Revealing the Secret

Asian eatery Secret Garden focuses on Korean fare

Katie Venit, photos by Andrea Paulseth

KIMCHI WITH A SMILE. Diners have two options at Secret Garden: self-designed Mongolian grill creations or traditional Korean entrées. Above: co-owner Ryan Miescke.

The Secret Garden has a tree made of money. Friends and happy customers have scribbled messages of good fortune on greenbacks and attached them like leaves to one of the many stylishly bare trees in the hopes that more will come back to co-owners Ryan Miescke and Sunyo Kyunghee Verdon.

A lot of what Miescke enjoys about owning his new Korean restaurant is found on that tree: happy customers, loved ones, friends, and family. “I like having people come and visit me.

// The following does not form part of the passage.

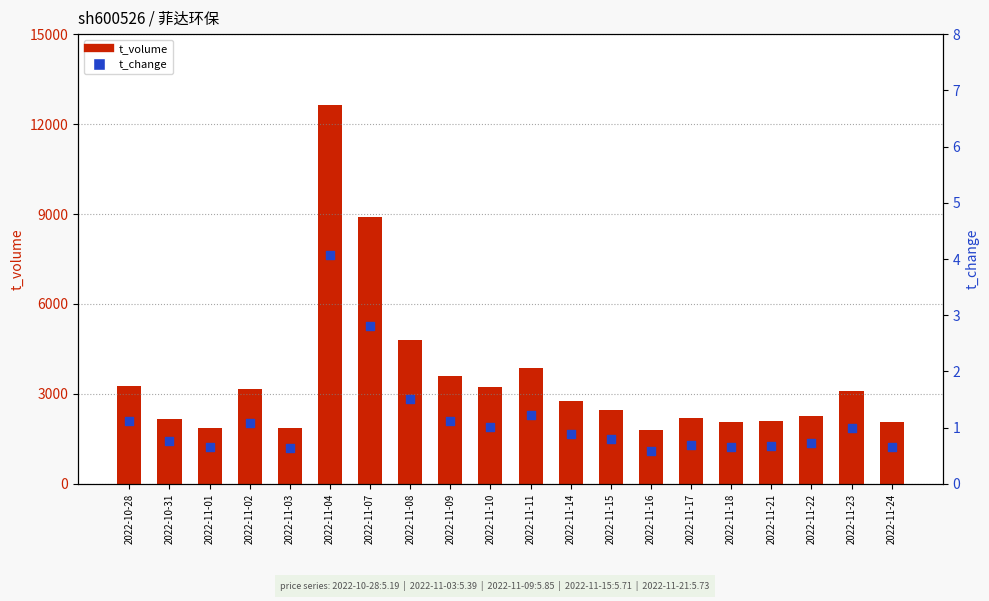

Which series contains the lowest Y value?

t_change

It’s wonderful to have so many people who care about you stop by and give their support.”

Although the location of this Secret Garden in Eau Claire is new, the idea (and the Mongolian grill) came from the original Secret Garden in Altoona, which was opened in 1997 by Kim Reneau and closed a few years ago. Miescke worked there while he attended UWEC, before business ventures and adventures took him away from the restaurant business, including a five-year stint teaching ESL in Seoul.

“My time in Korea changed me. It made me a much warmer person. When you have 30 kindergarteners come up to you everyday and give you a hug and say ‘I love you,’ it gives you a different attitude on life. It made me value things a bit differently.”

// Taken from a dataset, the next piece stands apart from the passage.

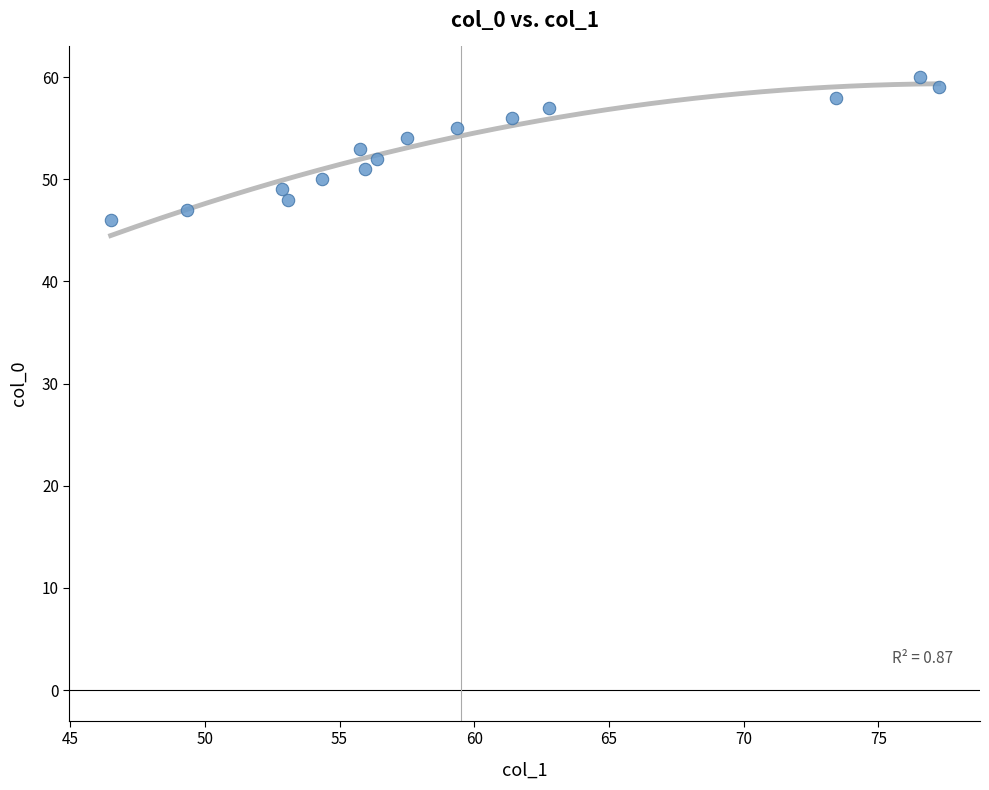

What is the range of Y values (max minus min)?

14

When Miescke returned to the Chippewa Valley, he eventually found his way back to the restaurant business and the Secret Garden. With Reneau’s guidance and encouragement and the partnership of her friend Verdon, the Secret Garden re-grew in Eastridge Center.

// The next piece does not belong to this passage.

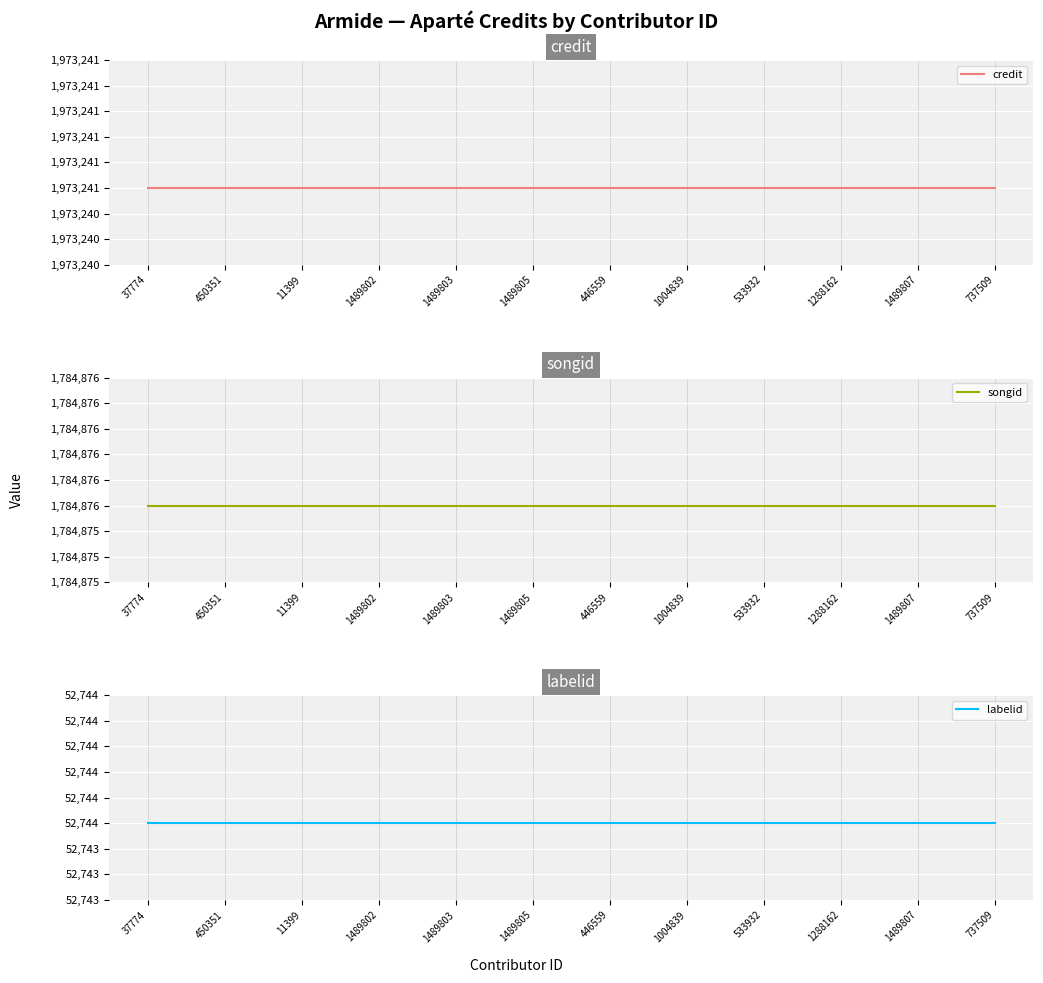

How many lines are shown in the chart?

3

In only four months, the space was transformed from multicolored tiles, dropped ceiling, and bad floors to a tranquil restaurant befitting its name. Stone pavers now cover the floor and wooden shingles line the walls to create a courtyard effect. Diners sipping wine under pergolas surrounded by lighted trees and soft Korean music can be excused if they forget they’re sitting feet away from Hastings Avenue.